While copying the entries exactly, leave out each picture they contain.

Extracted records
········

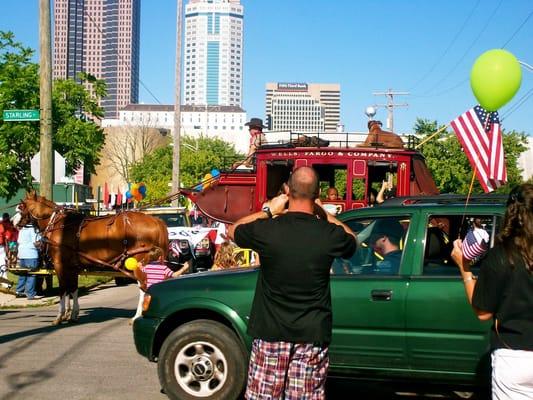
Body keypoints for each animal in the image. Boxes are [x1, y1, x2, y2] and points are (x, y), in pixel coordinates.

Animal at [19, 191, 167, 324]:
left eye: (20, 207)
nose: (16, 223)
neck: (59, 224)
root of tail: (156, 221)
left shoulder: (60, 264)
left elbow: (63, 289)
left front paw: (60, 316)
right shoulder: (72, 267)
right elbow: (73, 289)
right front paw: (72, 314)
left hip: (139, 262)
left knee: (144, 286)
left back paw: (137, 316)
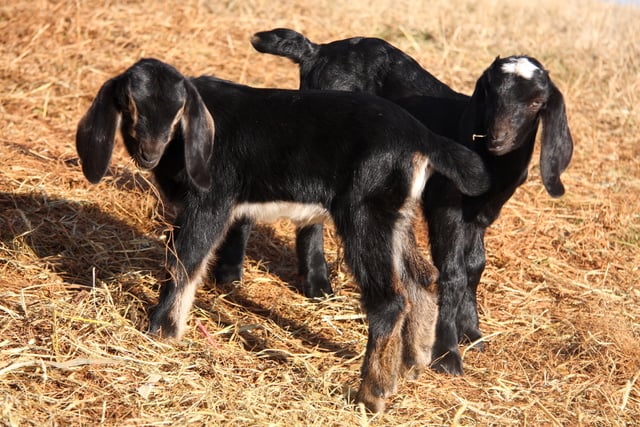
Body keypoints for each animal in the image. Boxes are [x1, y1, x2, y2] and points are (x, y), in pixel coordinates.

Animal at [75, 58, 491, 412]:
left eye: (179, 110)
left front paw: (161, 330)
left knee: (389, 300)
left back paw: (371, 394)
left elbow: (184, 261)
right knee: (421, 279)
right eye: (130, 104)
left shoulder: (210, 201)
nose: (149, 152)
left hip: (365, 213)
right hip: (395, 216)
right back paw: (412, 365)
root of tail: (422, 137)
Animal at [221, 29, 573, 375]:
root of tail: (317, 51)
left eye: (537, 102)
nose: (497, 139)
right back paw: (274, 279)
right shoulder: (446, 204)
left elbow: (475, 265)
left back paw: (310, 284)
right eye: (491, 94)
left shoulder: (483, 213)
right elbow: (453, 271)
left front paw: (472, 334)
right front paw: (447, 354)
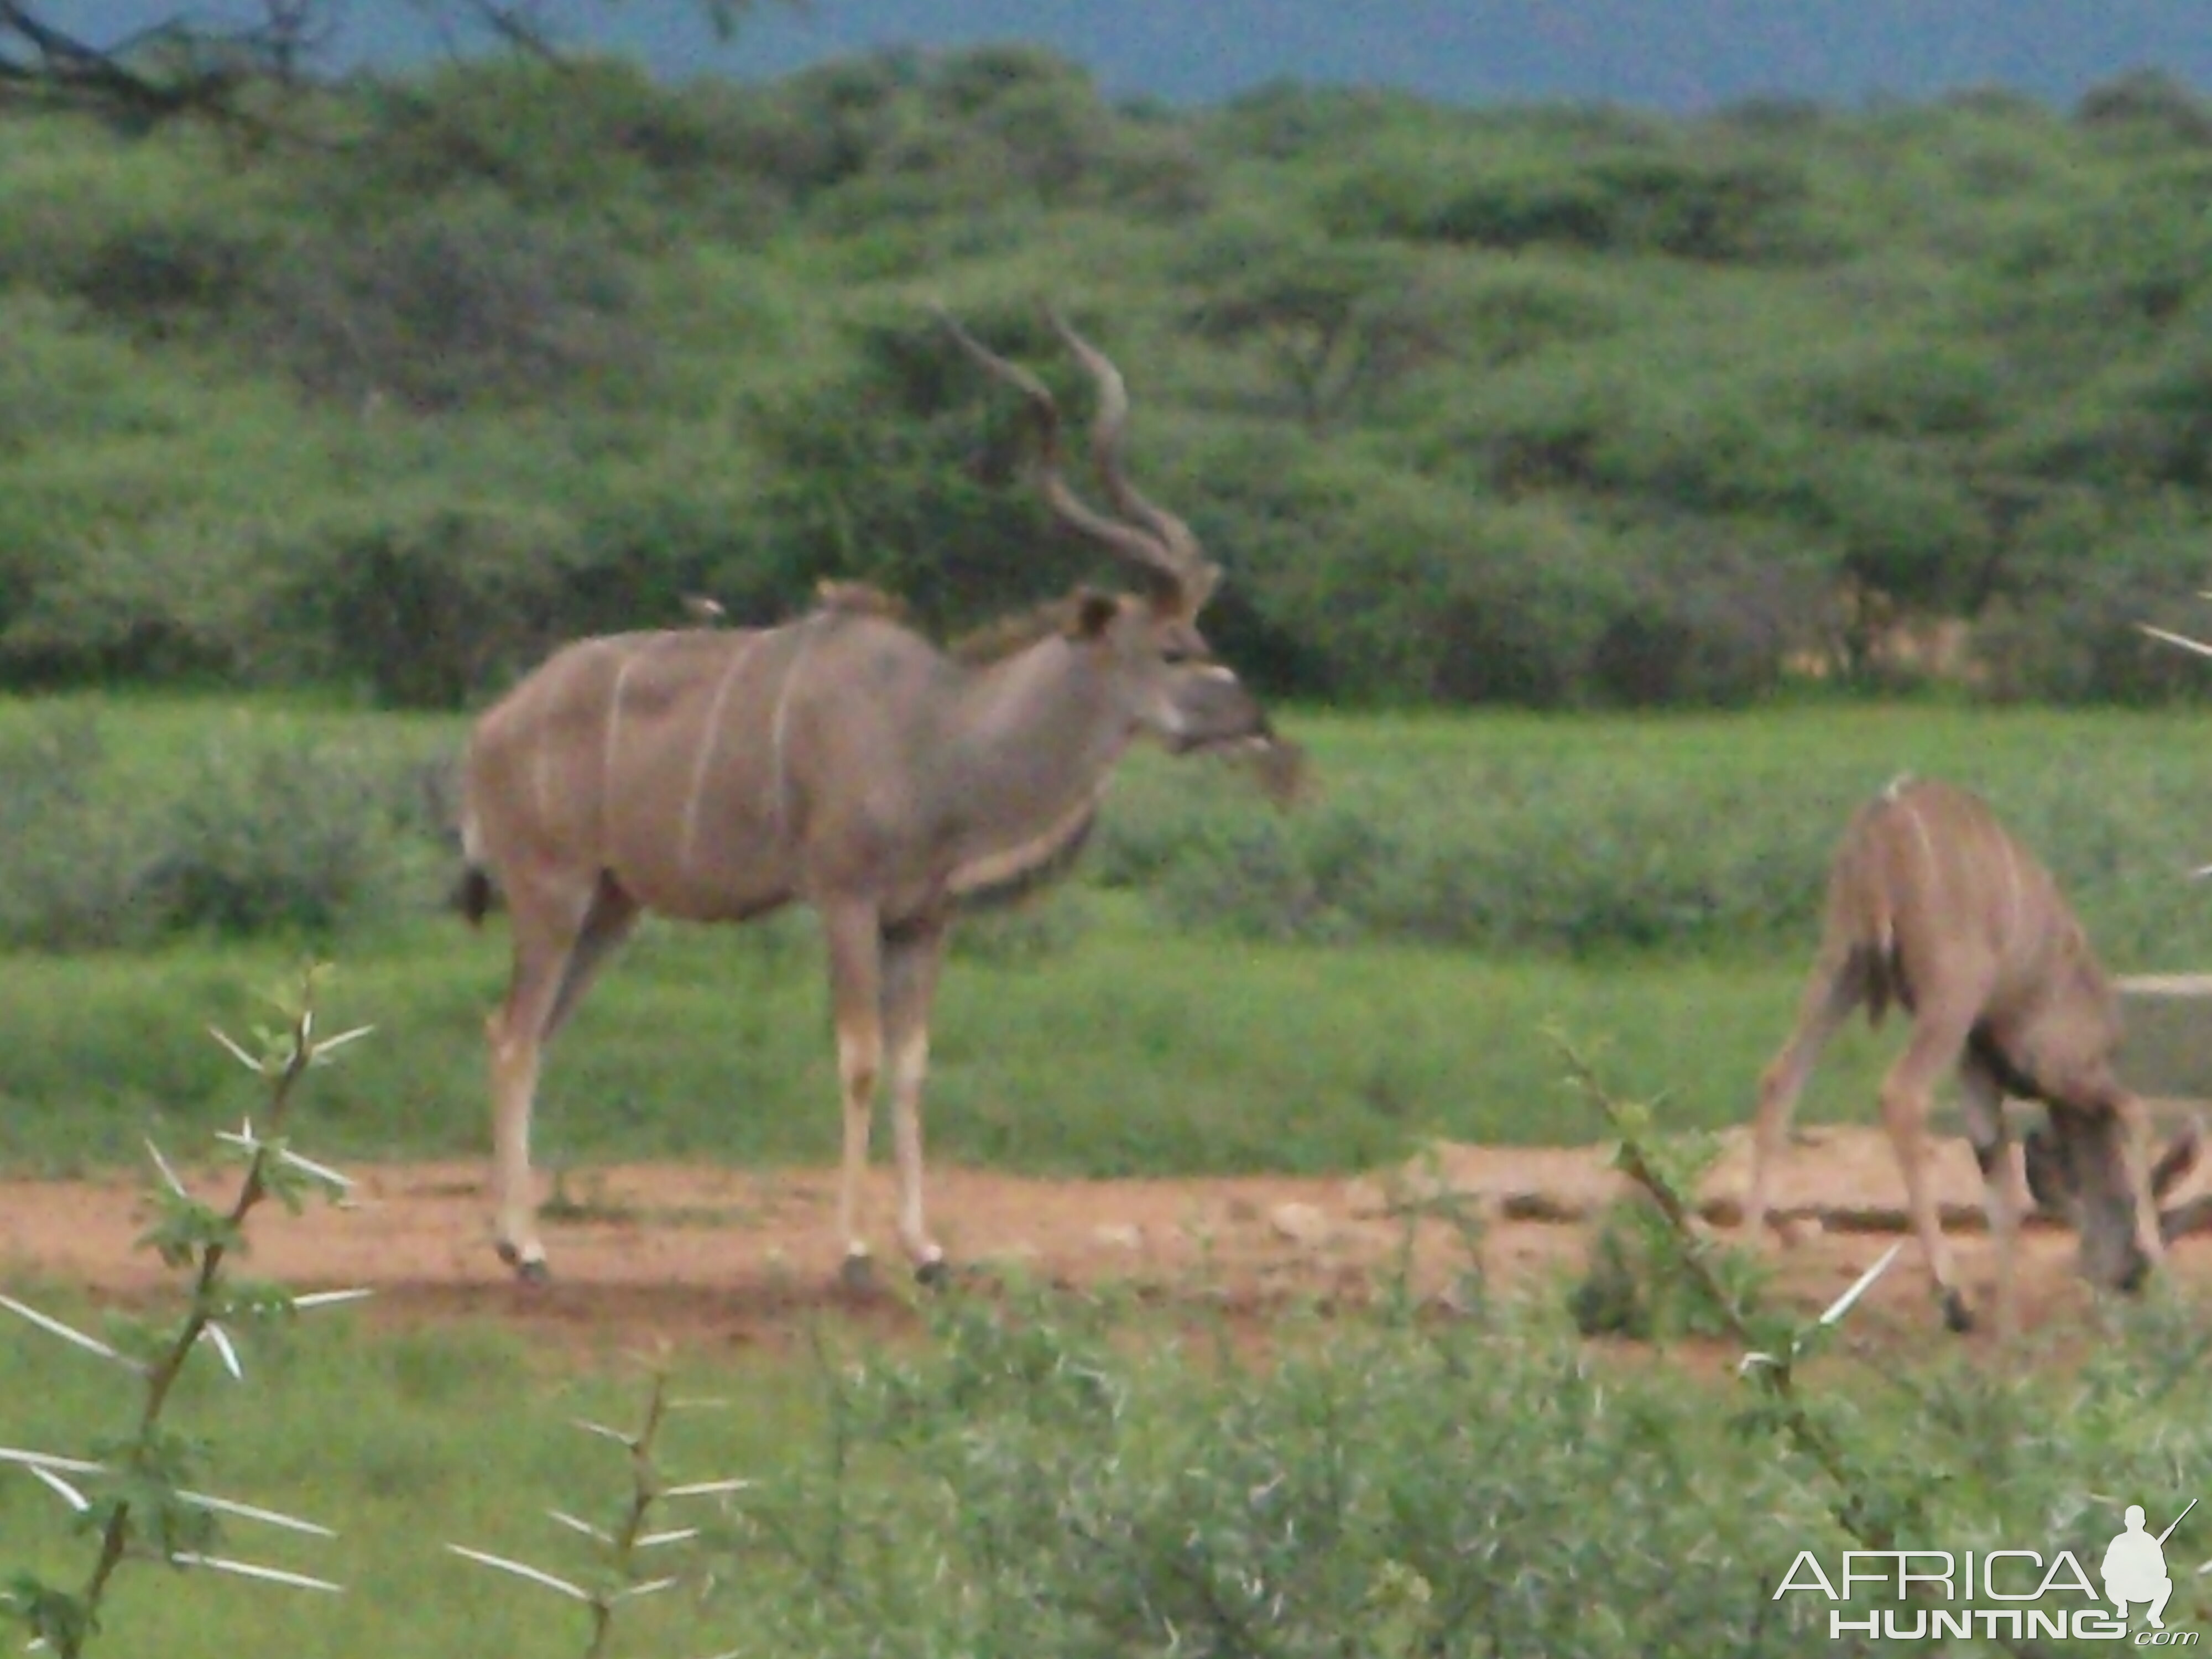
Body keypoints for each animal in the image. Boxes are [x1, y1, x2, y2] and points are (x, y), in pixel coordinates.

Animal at [460, 314, 1301, 1301]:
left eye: (1201, 633)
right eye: (1172, 649)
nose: (1254, 720)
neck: (938, 733)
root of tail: (490, 728)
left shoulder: (923, 922)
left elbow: (910, 1069)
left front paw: (928, 1252)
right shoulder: (846, 902)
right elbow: (860, 1061)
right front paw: (856, 1254)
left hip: (611, 908)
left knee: (525, 1031)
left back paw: (513, 1239)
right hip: (551, 893)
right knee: (515, 1036)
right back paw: (528, 1251)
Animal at [1743, 779, 2194, 1336]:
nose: (2124, 1283)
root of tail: (1881, 824)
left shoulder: (1977, 1069)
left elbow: (1997, 1180)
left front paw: (2010, 1327)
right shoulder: (2061, 1069)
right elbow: (2133, 1113)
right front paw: (2172, 1290)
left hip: (1841, 963)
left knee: (1780, 1077)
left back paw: (1742, 1268)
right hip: (1951, 992)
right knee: (1901, 1095)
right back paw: (1952, 1296)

········

Written response »
Body keypoints for each animal in the image. Boxes are [x1, y1, x2, y2] and points are (x, y), in pixel coordinates.

Animal at [19, 191, 167, 324]:
left eye: (20, 207)
nose: (16, 223)
neck: (59, 224)
root of tail: (156, 221)
left shoulder: (60, 264)
left elbow: (63, 289)
left front paw: (60, 316)
right shoulder: (72, 267)
right elbow: (73, 289)
right front paw: (72, 314)
left hip: (139, 262)
left knee: (144, 286)
left back paw: (137, 316)
Body keypoints for each animal in the image. Boxes are [x1, y1, x2, y2] and points are (x, y), in pixel coordinates.

Animal at [75, 58, 491, 412]:
left eye: (179, 110)
left front paw: (161, 330)
left knee: (389, 300)
left back paw: (371, 394)
left elbow: (184, 261)
right knee: (421, 279)
right eye: (130, 104)
left shoulder: (210, 201)
nose: (149, 152)
left hip: (365, 213)
right hip: (395, 216)
right back paw: (412, 365)
root of tail: (422, 137)
Animal at [221, 29, 573, 375]:
root of tail: (317, 51)
left eye: (537, 102)
nose: (497, 139)
right back paw: (274, 279)
right shoulder: (446, 204)
left elbow: (475, 265)
left back paw: (310, 284)
right eye: (491, 94)
left shoulder: (483, 213)
right elbow: (453, 271)
left front paw: (472, 334)
right front paw: (447, 354)
Body keypoints for each animal in the image. Boxes are [x1, y1, x2, y2] and points are (x, y), in pixel coordinates.

Animal at [460, 314, 1301, 1301]:
left eye: (1201, 633)
right eye: (1172, 649)
nose: (1254, 720)
neck: (938, 733)
root of tail: (490, 728)
left shoulder: (923, 922)
left elbow: (910, 1069)
left front paw: (928, 1252)
right shoulder: (846, 902)
right elbow: (860, 1061)
right front paw: (856, 1254)
left hip: (611, 908)
left knee: (525, 1031)
left back paw: (513, 1239)
right hip: (551, 893)
right knee: (515, 1036)
right back paw: (528, 1251)
Animal at [1743, 779, 2194, 1336]:
nose: (2124, 1283)
root of tail: (1881, 824)
left shoulder: (1977, 1069)
left elbow: (1997, 1180)
left front paw: (2010, 1327)
right shoulder: (2061, 1069)
right elbow: (2133, 1113)
right front paw: (2172, 1290)
left hip: (1841, 963)
left knee: (1780, 1077)
left back paw: (1742, 1268)
right hip: (1951, 992)
right knee: (1901, 1095)
right back paw: (1952, 1296)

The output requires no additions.